To get the content of a zipped file, you can do unzip -p archive.zip file1.txt | less as said here

However, for that is for the case where you are "positioned" in the path where your .zip is. If you are not (for the case the command being executed in a shell script for example), I guess I would need to pass in the absolute paths for the .zip and the file, but a filename not matched: error is thrown.

For a .zip in the home directory I tried this commands:

unzip -p ~/archive.zip ~/archive.zip/file1.txt | less
unzip -p ~/archive.zip ~/archive/file1.txt | less

but I get the filename not matched: error.

How can I get the content of a txt file, without unzipping using absolute paths? (meaning not having to be in the specific directory of the .zip to run the command or to be able to perform that task form other path or a shell script)

  • The second argument referencing file1.txt as if from your home directory (with ~/) is incorrect.
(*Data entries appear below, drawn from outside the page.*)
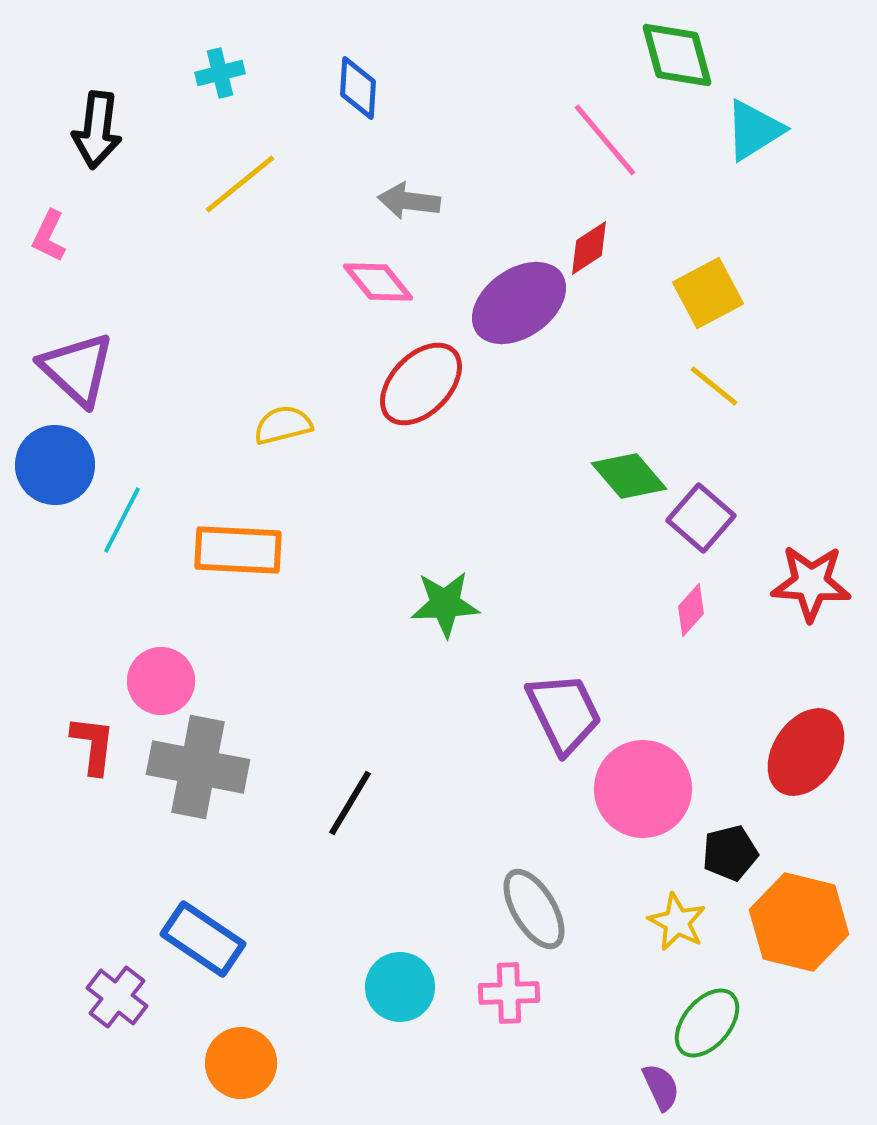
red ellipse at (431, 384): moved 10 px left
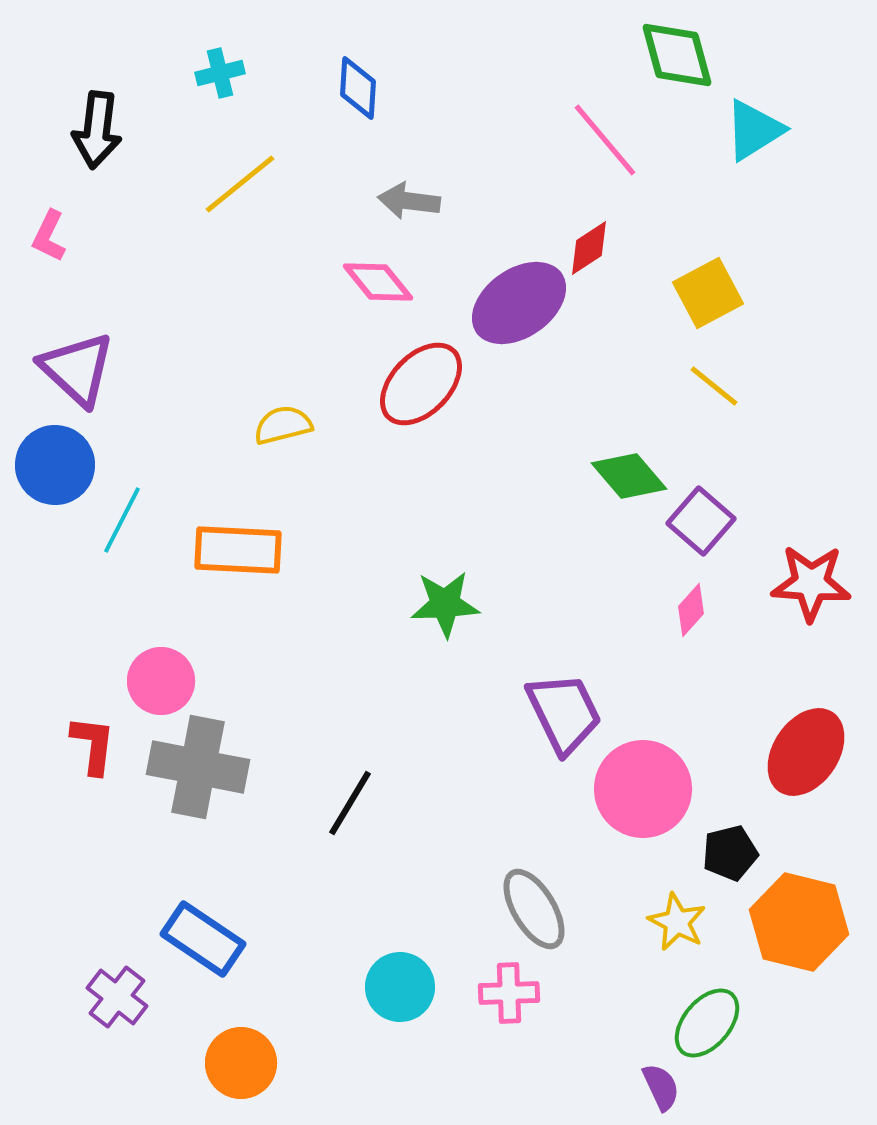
purple square at (701, 518): moved 3 px down
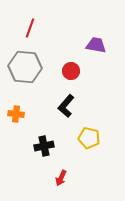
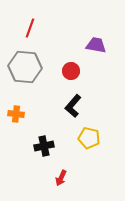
black L-shape: moved 7 px right
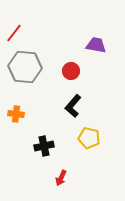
red line: moved 16 px left, 5 px down; rotated 18 degrees clockwise
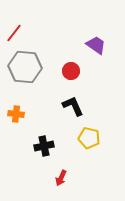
purple trapezoid: rotated 25 degrees clockwise
black L-shape: rotated 115 degrees clockwise
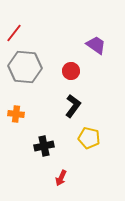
black L-shape: rotated 60 degrees clockwise
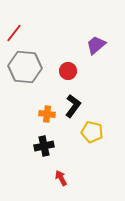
purple trapezoid: rotated 75 degrees counterclockwise
red circle: moved 3 px left
orange cross: moved 31 px right
yellow pentagon: moved 3 px right, 6 px up
red arrow: rotated 126 degrees clockwise
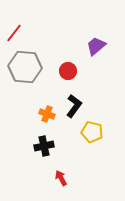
purple trapezoid: moved 1 px down
black L-shape: moved 1 px right
orange cross: rotated 14 degrees clockwise
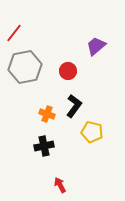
gray hexagon: rotated 16 degrees counterclockwise
red arrow: moved 1 px left, 7 px down
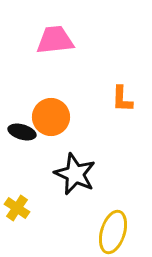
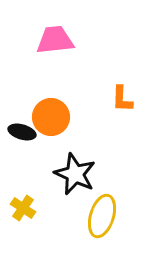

Try unzip -l ~/archive.zip to see the exact path of file1.txt within the zipfile, not in the file system. I.e., probably just unzip -p ~/archive.zip file1.txt | less (though it could be subdir/file1.txt) Mar 8 at 22:55

1 Answer 1


The -p flag extracts files to pipe insted of unzipping into actual files. You don't need to use any additional path. Use this:

unzip -p ~/archive.zip file1.txt | less

I tested it in Centos 8:

enter image description here

  • Thanks for your answer. I do still get the error. I also tried hardcoding the path, changing ~/archive.zip to /home/pi/archive.zip. same result. In case it makes any diffrence this is a raspberrypi OS Sep 22, 2021 at 8:22
  • seems that this does the job unzip -p /home/pi/archive.zip '*/file1.txt' Sep 22, 2021 at 13:44
  • It's weird, maybe some different implementation of the unzip command?